(Saved entries)
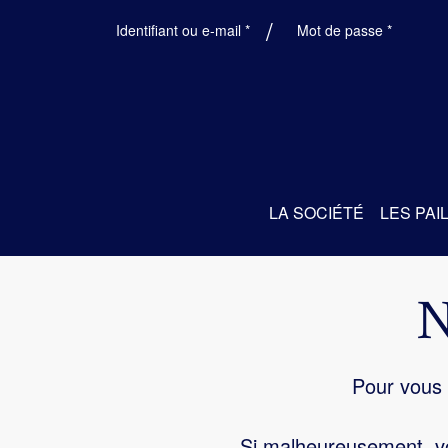
Obligatoire
Obligatoi
Identifiant ou e-mail
*
Mot de passe
*
LA SOCIÉTÉ
LES PAI
Pour vous 
Si malheureusement, vo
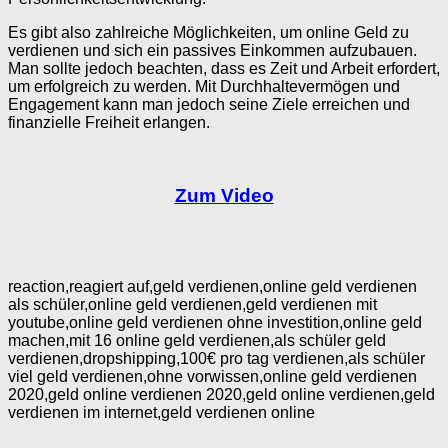
Es gibt also zahlreiche Möglichkeiten, um online Geld zu
verdienen und sich ein passives Einkommen aufzubauen.
Man sollte jedoch beachten, dass es Zeit und Arbeit erfordert,
um erfolgreich zu werden. Mit Durchhaltevermögen und
Engagement kann man jedoch seine Ziele erreichen und
finanzielle Freiheit erlangen.
Zum Video
reaction,reagiert auf,geld verdienen,online geld verdienen
als schüler,online geld verdienen,geld verdienen mit
youtube,online geld verdienen ohne investition,online geld
machen,mit 16 online geld verdienen,als schüler geld
verdienen,dropshipping,100€ pro tag verdienen,als schüler
viel geld verdienen,ohne vorwissen,online geld verdienen
2020,geld online verdienen 2020,geld online verdienen,geld
verdienen im internet,geld verdienen online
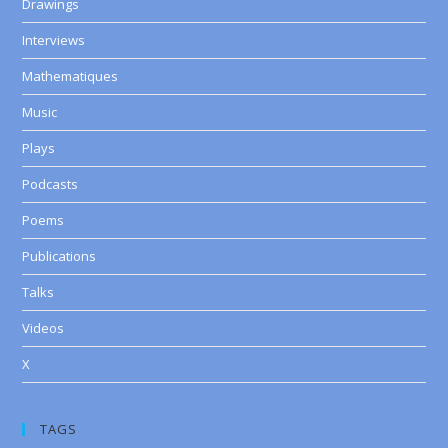
Drawings
Interviews
Mathematiques
Music
Plays
Podcasts
Poems
Publications
Talks
Videos
X
TAGS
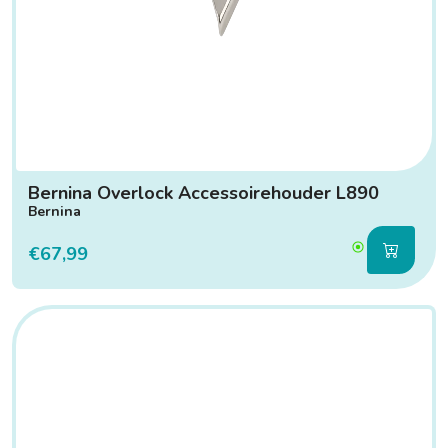
Bernina Overlock Accessoirehouder L890
Bernina
€67,99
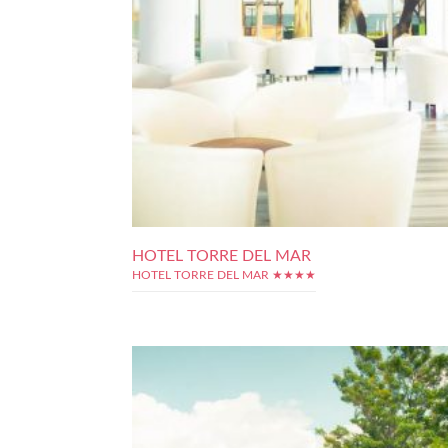
HOTEL TORRE DEL MAR
HOTEL TORRE DEL MAR ★★★★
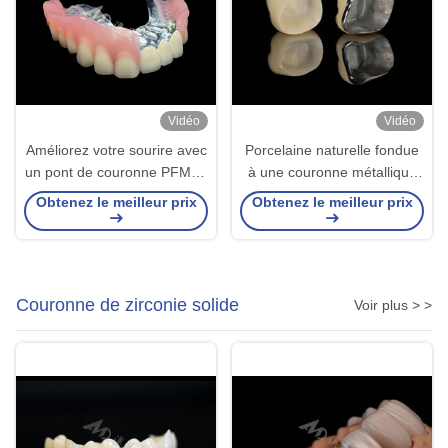
Vidéo
Vidéo
Améliorez votre sourire avec
Porcelaine naturelle fondue
un pont de couronne PFM et
à une couronne métallique
des prothèses amovibles
pour restaurer les dents
Obtenez le meilleur prix
Obtenez le meilleur prix
endommagées
Couronne de zirconie solide
Voir plus > >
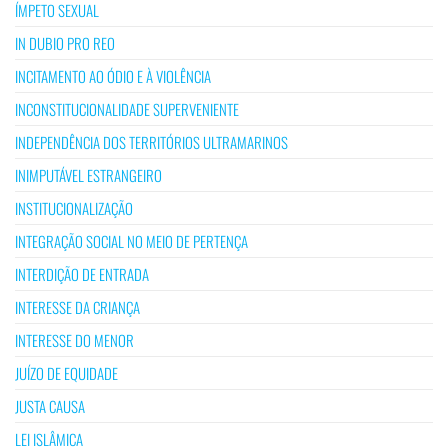
ÍMPETO SEXUAL
IN DUBIO PRO REO
INCITAMENTO AO ÓDIO E À VIOLÊNCIA
INCONSTITUCIONALIDADE SUPERVENIENTE
INDEPENDÊNCIA DOS TERRITÓRIOS ULTRAMARINOS
INIMPUTÁVEL ESTRANGEIRO
INSTITUCIONALIZAÇÃO
INTEGRAÇÃO SOCIAL NO MEIO DE PERTENÇA
INTERDIÇÃO DE ENTRADA
INTERESSE DA CRIANÇA
INTERESSE DO MENOR
JUÍZO DE EQUIDADE
JUSTA CAUSA
LEI ISLÂMICA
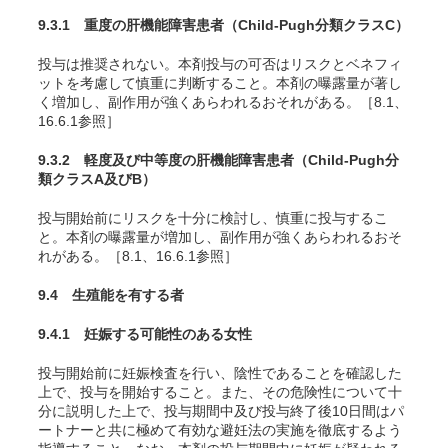
9.3.1 重度の肝機能障害患者（Child-Pugh分類クラスC）
投与は推奨されない。本剤投与の可否はリスクとベネフィ
ットを考慮して慎重に判断すること。本剤の曝露量が著し
く増加し、副作用が強くあらわれるおそれがある。［8.1、
16.6.1参照］
9.3.2 軽度及び中等度の肝機能障害患者（Child-Pugh分
類クラスA及びB）
投与開始前にリスクを十分に検討し、慎重に投与するこ
と。本剤の曝露量が増加し、副作用が強くあらわれるおそ
れがある。［8.1、16.6.1参照］
9.4 生殖能を有する者
9.4.1 妊娠する可能性のある女性
投与開始前に妊娠検査を行い、陰性であることを確認した
上で、投与を開始すること。また、その危険性について十
分に説明した上で、投与期間中及び投与終了後10日間はパ
ートナーと共に極めて有効な避妊法の実施を徹底するよう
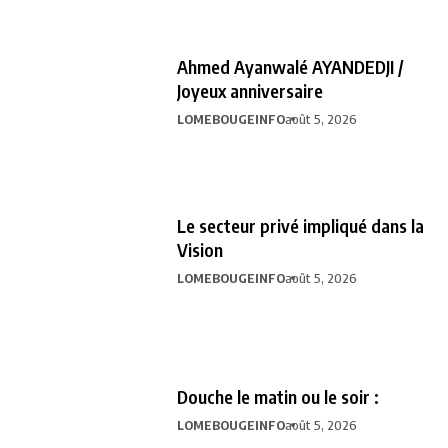
Ahmed Ayanwalé AYANDEDJI /
Joyeux anniversaire
LOMEBOUGEINFO
août 5, 2026
Le secteur privé impliqué dans la
Vision
LOMEBOUGEINFO
août 5, 2026
Douche le matin ou le soir :
LOMEBOUGEINFO
août 5, 2026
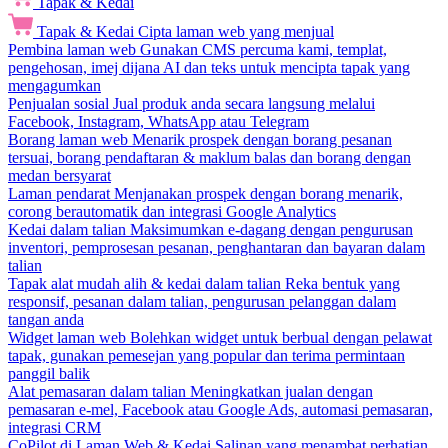
Tapak & Kedai
Tapak & Kedai
Cipta laman web yang menjual
Pembina laman web
Gunakan CMS percuma kami, templat,
pengehosan, imej dijana AI dan teks untuk mencipta tapak yang
mengagumkan
Penjualan sosial
Jual produk anda secara langsung melalui
Facebook, Instagram, WhatsApp atau Telegram
Borang laman web
Menarik prospek dengan borang pesanan
tersuai, borang pendaftaran & maklum balas dan borang dengan
medan bersyarat
Laman pendarat
Menjanakan prospek dengan borang menarik,
corong berautomatik dan integrasi Google Analytics
Kedai dalam talian
Maksimumkan e-dagang dengan pengurusan
inventori, pemprosesan pesanan, penghantaran dan bayaran dalam
talian
Tapak alat mudah alih & kedai dalam talian
Reka bentuk yang
responsif, pesanan dalam talian, pengurusan pelanggan dalam
tangan anda
Widget laman web
Bolehkan widget untuk berbual dengan pelawat
tapak, gunakan pemesejan yang popular dan terima permintaan
panggil balik
Alat pemasaran dalam talian
Meningkatkan jualan dengan
pemasaran e-mel, Facebook atau Google Ads, automasi pemasaran,
integrasi CRM
CoPilot di Laman Web & Kedai
Salinan yang menambat perhatian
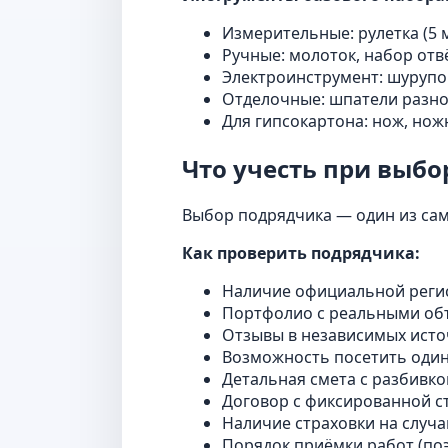
Измерительные: рулетка (5 м)
Ручные: молоток, набор отв
Электроинструмент: шурупов
Отделочные: шпатели разног
Для гипсокартона: нож, нож
Что учесть при выб
Выбор подрядчика — один из сам
Как проверить подрядчика:
Наличие официальной регис
Портфолио с реальными объе
Отзывы в независимых источ
Возможность посетить один
Детальная смета с разбивко
Договор с фиксированной с
Наличие страховки на случ
Порядок приёмки работ (поэ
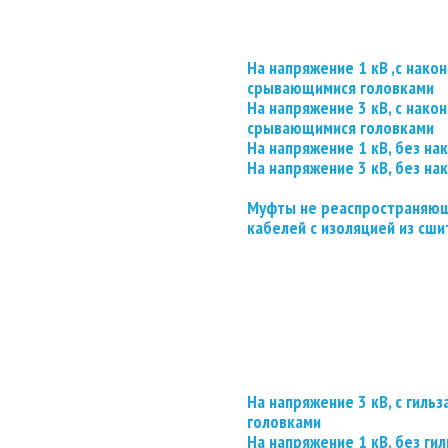
На напряжение 1 кВ ,с нако
срывающимися головками
На напряжение 3 кВ, с нако
срывающимися головками
На напряжение 1 кВ, без на
На напряжение 3 кВ, без на
Муфты не реаспространяющ
кабелей с изоляцией из сши
На напряжение 3 кВ, с гил
головками
На напряжение 1 кВ, без гил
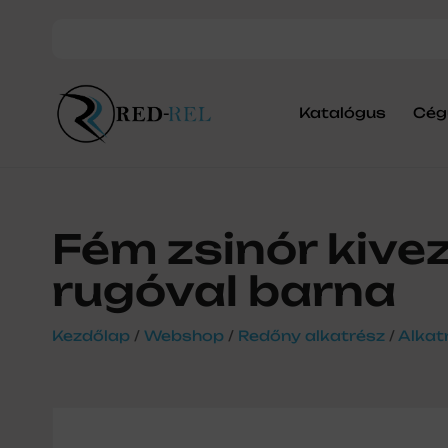
Katalógus
Cég
Fém zsinór kive
rugóval barna
Kezdőlap
/
Webshop
/
Redőny alkatrész
/
Alkat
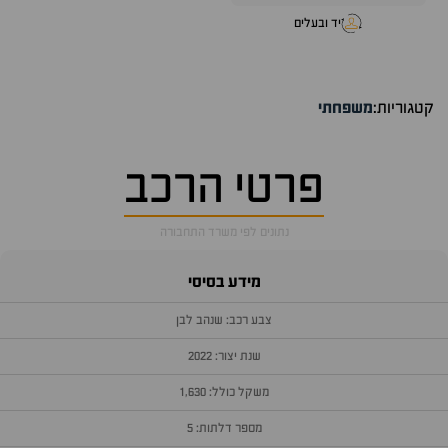
יד ובעלים
קטגוריות:
משפחתי
פרטי הרכב
נתונים לפי משרד התחבורה
מידע בסיסי
צבע רכב: שנהב לבן
שנת יצור: 2022
משקל כולל: 1,630
מספר דלתות: 5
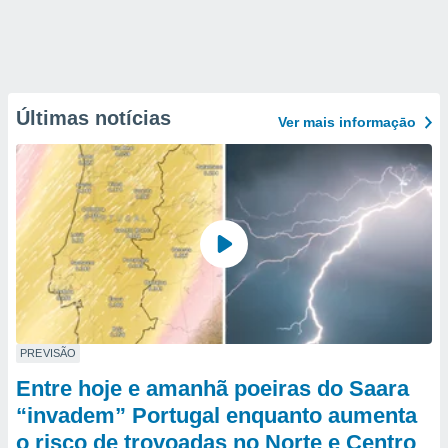
Últimas notícias
Ver mais informaçāo
PREVISÃO
Entre hoje e amanhã poeiras do Saara
“invadem” Portugal enquanto aumenta
o risco de trovoadas no Norte e Centro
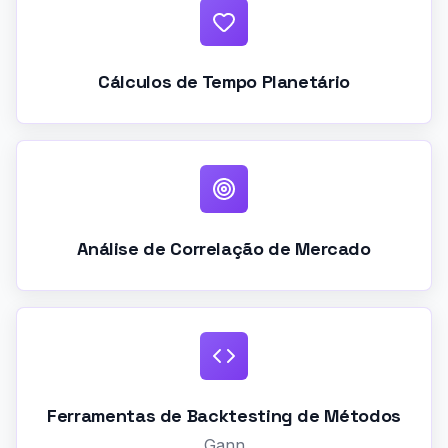
Cálculos de Tempo Planetário
Análise de Correlação de Mercado
Ferramentas de Backtesting de Métodos
Gann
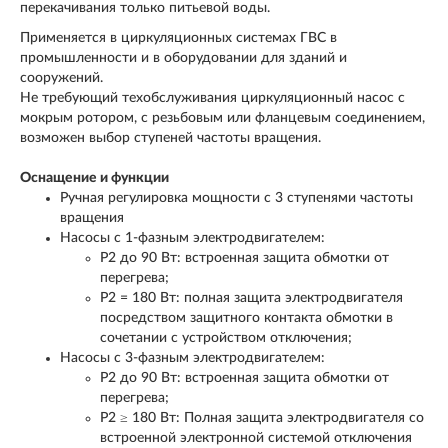
перекачивания только питьевой воды.
Применяется в циркуляционных системах ГВС в
промышленности и в оборудовании для зданий и
сооружений.
Не требующий техобслуживания циркуляционный насос с
мокрым ротором, с резьбовым или фланцевым соединением,
возможен выбор ступеней частоты вращения.
Оснащение и функции
Ручная регулировка мощности с 3 ступенями частоты
вращения
Насосы с 1-фазным электродвигателем:
P
2
до 90 Вт: встроенная защита обмотки от
перегрева;
P
2
= 180 Вт: полная защита электродвигателя
посредством защитного контакта обмотки в
сочетании с устройством отключения;
Насосы с 3-фазным электродвигателем:
P
2
до 90 Вт: встроенная защита обмотки от
перегрева;
P
2
≥ 180 Вт: Полная защита электродвигателя со
встроенной электронной системой отключения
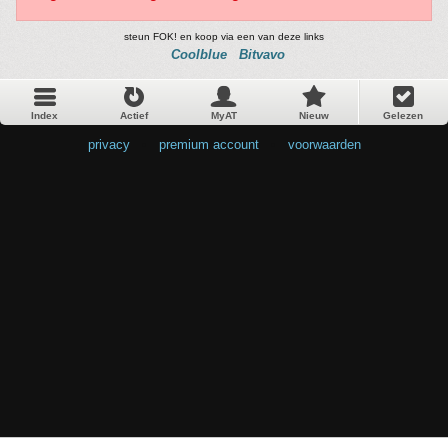
steun FOK! en koop via een van deze links
Coolblue
Bitvavo
Index
Actief
MyAT
Nieuw
Gelezen
privacy
•
premium account
•
voorwaarden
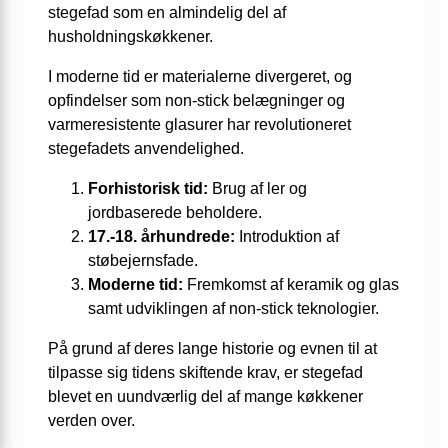
stegefad som en almindelig del af
husholdningskøkkener.
I moderne tid er materialerne divergeret, og
opfindelser som non-stick belægninger og
varmeresistente glasurer har revolutioneret
stegefadets anvendelighed.
Forhistorisk tid:
Brug af ler og
jordbaserede beholdere.
17.-18. århundrede:
Introduktion af
støbejernsfade.
Moderne tid:
Fremkomst af keramik og glas
samt udviklingen af non-stick teknologier.
På grund af deres lange historie og evnen til at
tilpasse sig tidens skiftende krav, er stegefad
blevet en uundværlig del af mange køkkener
verden over.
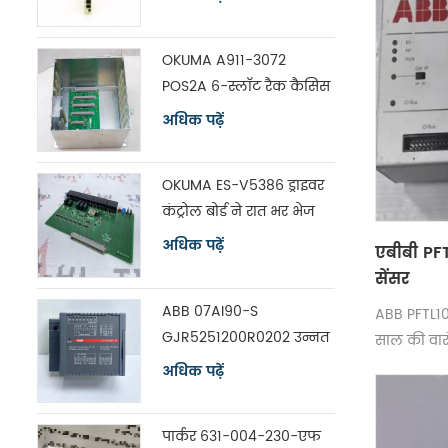
OKUMA A911-3072
POS2A 6-स्लॉट रैक कैसिस
विथ बोर्ड ES-V5390
अधिक पढ़ें
OKUMA ES-V5386 ड्राइवर
कंट्रोल बोर्ड ने रात भर भेज
दिया
अधिक पढ़ें
एबीबी PF
सेंसर
ABB 07AI90-S
ABB PFTL10
GJR5251200R0202 उन्नत
साल की वार
नियंत्रक विश्लेषण इनपुट
अधिक पढ़ें
यूनिट
पार्कर 631-004-230-एफ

* ACTIVITY *
Among the records, find each line where the word "untuk" occurs, and copy it.

* TASK OUTPUT *
pengehosan, imej dijana AI dan teks untuk mencipta tapak yang
Bolehkan widget untuk berbual dengan pelawat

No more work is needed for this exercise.